Mr Noonan declined to confirm media reports that Mr Draghi would not insist on senior bondholders in Spanish banks being shielded from losses. “There was a discussion at the euro group of senior bondholders sharing the burden, that discussion wasn’t conclusive and there were differences of opinion expressed on the night,” said Mr Noonan.
Taoiseach Enda Kenny said that “Europe has certainly realised that this country is serious about dealing with our public financial problems here”.
“While they’re challenging for our people, they want to assist us to get out of this programme as quickly as we can,” he said. “Irrespective of the outcome, what we want is the maximum benefit for our country in whatever form.”
Mr Noonan will meet IMF mission head Ajai Chopra this morning and EU economic and monetary affairs commissioner Olli Rehn in the coming weeks.
When Ireland sought its bailout in 2010, Mr Draghi’s predecessor, Jean-Claude Trichet, insisted on senior bondholders being shielded from losses. Ireland has pumped €64 billion into its banking system since then. A change in the ECB position on senior bondholders last year would have given the Government €4 billion to discuss in writedown negotiations with bondholders.
The shift in euro zone thinking on burden-sharing dates back to last month’s EU summit, where heads of state and government agreed that any assistance conditions extended to Spain would apply to others.

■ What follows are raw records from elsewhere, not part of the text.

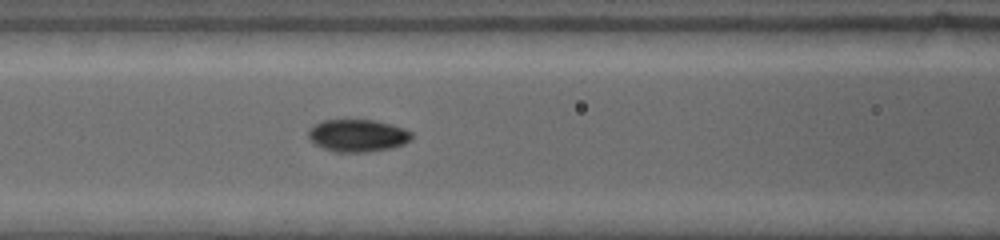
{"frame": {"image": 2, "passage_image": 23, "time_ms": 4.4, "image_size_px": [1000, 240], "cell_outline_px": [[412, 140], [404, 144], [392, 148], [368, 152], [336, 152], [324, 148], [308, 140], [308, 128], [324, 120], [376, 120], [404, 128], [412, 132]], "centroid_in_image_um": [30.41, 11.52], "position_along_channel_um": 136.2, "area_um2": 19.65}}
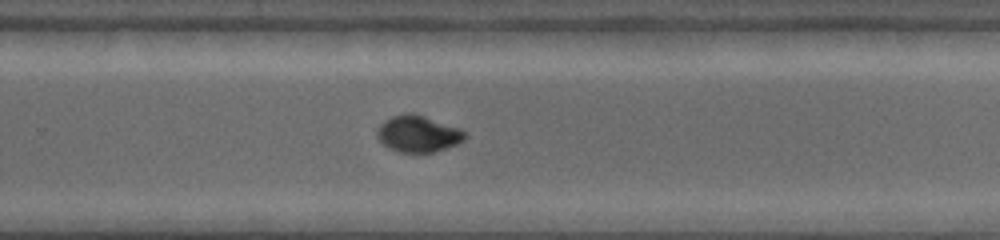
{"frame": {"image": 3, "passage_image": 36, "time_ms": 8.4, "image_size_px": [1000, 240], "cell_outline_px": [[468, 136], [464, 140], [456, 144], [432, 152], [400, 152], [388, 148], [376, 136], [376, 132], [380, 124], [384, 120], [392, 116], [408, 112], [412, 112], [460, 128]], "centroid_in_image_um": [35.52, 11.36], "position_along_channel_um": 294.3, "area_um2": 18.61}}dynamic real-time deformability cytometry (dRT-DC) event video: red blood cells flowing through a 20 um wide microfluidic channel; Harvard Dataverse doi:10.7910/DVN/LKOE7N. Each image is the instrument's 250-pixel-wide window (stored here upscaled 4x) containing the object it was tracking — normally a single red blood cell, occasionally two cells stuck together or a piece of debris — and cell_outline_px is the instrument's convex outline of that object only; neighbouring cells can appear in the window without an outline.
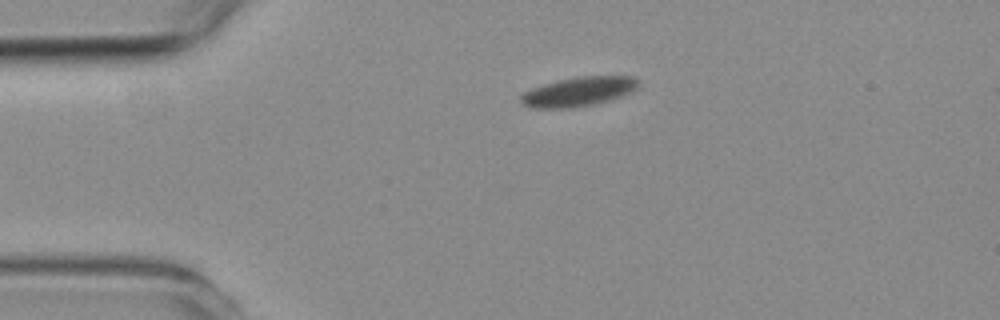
{"species": "common noctule bat (a hibernating species)", "species_latin": "Nyctalus noctula", "temperature_condition": "room temperature", "stored_images_in_passage": 3, "camera_frame_rate_fps": 3000, "um_per_image_px": 0.085, "animal": {"sex": "female", "body_mass_g": 19.3, "forearm_length_mm": 54.1}, "frame": {"image": 1, "passage_image": 1, "time_ms": 0.0, "image_size_px": [1000, 320], "cell_outline_px": [[640, 84], [636, 88], [620, 96], [608, 100], [592, 104], [560, 108], [532, 108], [524, 104], [520, 100], [520, 96], [524, 92], [532, 88], [556, 80], [576, 76], [632, 76]], "centroid_in_image_um": [49.13, 7.77], "position_along_channel_um": 35.9, "area_um2": 19.71}}
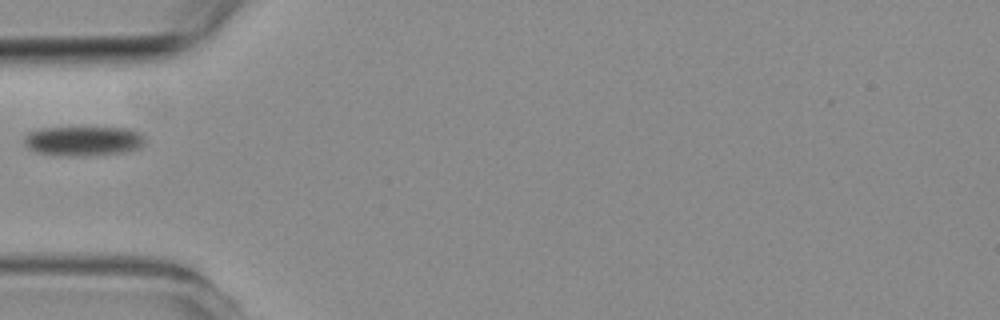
{"frame": {"image": 2, "passage_image": 3, "time_ms": 2.333, "image_size_px": [1000, 320], "cell_outline_px": [[148, 144], [140, 148], [124, 152], [96, 156], [68, 156], [36, 152], [28, 148], [24, 144], [24, 136], [28, 132], [40, 128], [128, 128], [140, 132], [144, 136]], "centroid_in_image_um": [7.14, 11.99], "position_along_channel_um": 77.9, "area_um2": 21.27}}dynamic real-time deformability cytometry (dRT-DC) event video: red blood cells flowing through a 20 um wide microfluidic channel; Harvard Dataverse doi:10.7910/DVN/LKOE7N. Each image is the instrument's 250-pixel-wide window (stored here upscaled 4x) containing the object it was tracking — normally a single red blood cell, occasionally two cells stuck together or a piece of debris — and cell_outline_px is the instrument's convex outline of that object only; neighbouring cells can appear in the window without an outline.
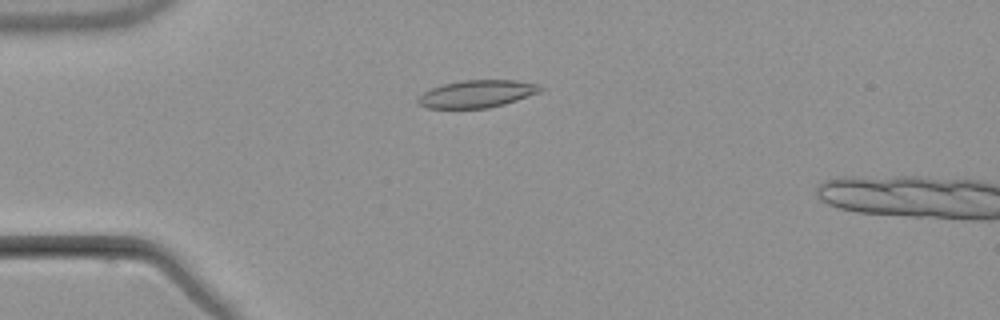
{"species": "common noctule bat (a hibernating species)", "species_latin": "Nyctalus noctula", "temperature_condition": "warm", "stored_images_in_passage": 5, "camera_frame_rate_fps": 3000, "um_per_image_px": 0.085, "animal": {"sex": "male", "body_mass_g": 21.5, "forearm_length_mm": 52.0}, "frame": {"image": 1, "passage_image": 3, "time_ms": 3.0, "image_size_px": [1000, 320], "cell_outline_px": [[544, 88], [540, 92], [504, 104], [488, 108], [428, 108], [420, 104], [416, 100], [424, 92], [432, 88], [444, 84], [460, 80], [516, 80], [540, 84]], "centroid_in_image_um": [40.58, 7.97], "position_along_channel_um": 44.4, "area_um2": 19.48}}
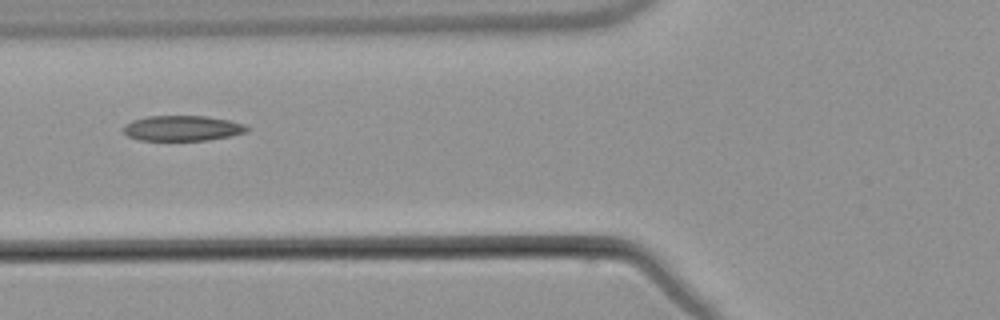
{"frame": {"image": 2, "passage_image": 5, "time_ms": 5.333, "image_size_px": [1000, 320], "cell_outline_px": [[252, 128], [248, 132], [208, 140], [140, 140], [128, 136], [120, 128], [124, 124], [132, 120], [144, 116], [208, 116], [228, 120], [244, 124]], "centroid_in_image_um": [15.49, 10.89], "position_along_channel_um": 110.3, "area_um2": 18.44}}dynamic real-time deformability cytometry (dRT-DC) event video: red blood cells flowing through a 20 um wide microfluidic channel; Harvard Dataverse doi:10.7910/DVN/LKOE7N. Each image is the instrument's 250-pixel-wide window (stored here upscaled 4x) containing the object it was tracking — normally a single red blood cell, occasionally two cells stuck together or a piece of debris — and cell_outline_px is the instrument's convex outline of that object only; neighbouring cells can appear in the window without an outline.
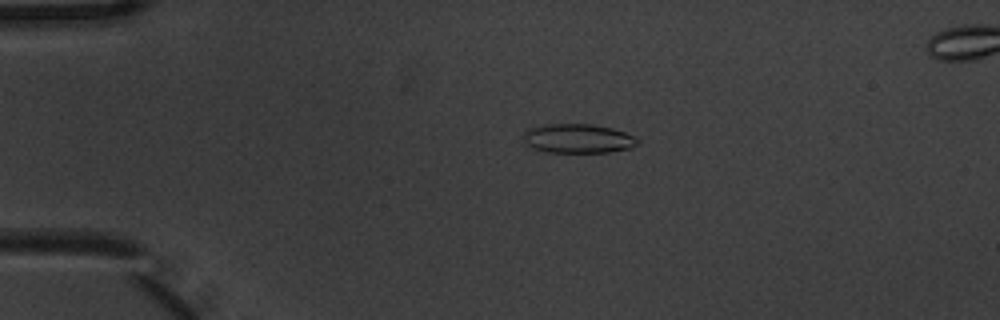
{"species": "common noctule bat (a hibernating species)", "species_latin": "Nyctalus noctula", "temperature_condition": "warm", "stored_images_in_passage": 6, "camera_frame_rate_fps": 3000, "um_per_image_px": 0.085, "animal": {"sex": "male", "body_mass_g": 20.1, "forearm_length_mm": 53.5}, "frame": {"image": 1, "passage_image": 3, "time_ms": 0.667, "image_size_px": [1000, 320], "cell_outline_px": [[640, 140], [632, 148], [608, 152], [548, 152], [532, 148], [524, 144], [520, 140], [524, 132], [532, 128], [548, 124], [592, 124], [612, 128], [624, 132]], "centroid_in_image_um": [49.09, 11.78], "position_along_channel_um": 35.9, "area_um2": 19.48}}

Ireland would like to reduce the burden of its sovereign debt due to taking on banking debt. Germany has said it will agree to breaking the connection between banking debt and sovereign debt after an EU banking regulator is in place.
With this likely to take months at least, Mr Noonan said the Government would be happy with an Irish agreement in principle and implementation a few months later.
“Doing the deal by October and announcing it would change markets’ attitude to Ireland and would ensure that we would get back into [financial] markets at a reasonable interest rate,” said Mr Noonan.
A senior European official described Ireland’s repayment of its bondholders yesterday as “water under the bridge”, but Irish analysts said the bondholder discussion had strengthened the Government’s hands in upcoming talks.
“We now have experience that not imposing losses puts sovereigns in a precarious position,” said Dermot O’Leary of Goodbody stockbrokers. “But there is still a danger in going the other way. It will need to be carefully done.”
Other analysts said agreement on burden-sharing was now only a matter of time and political compromise.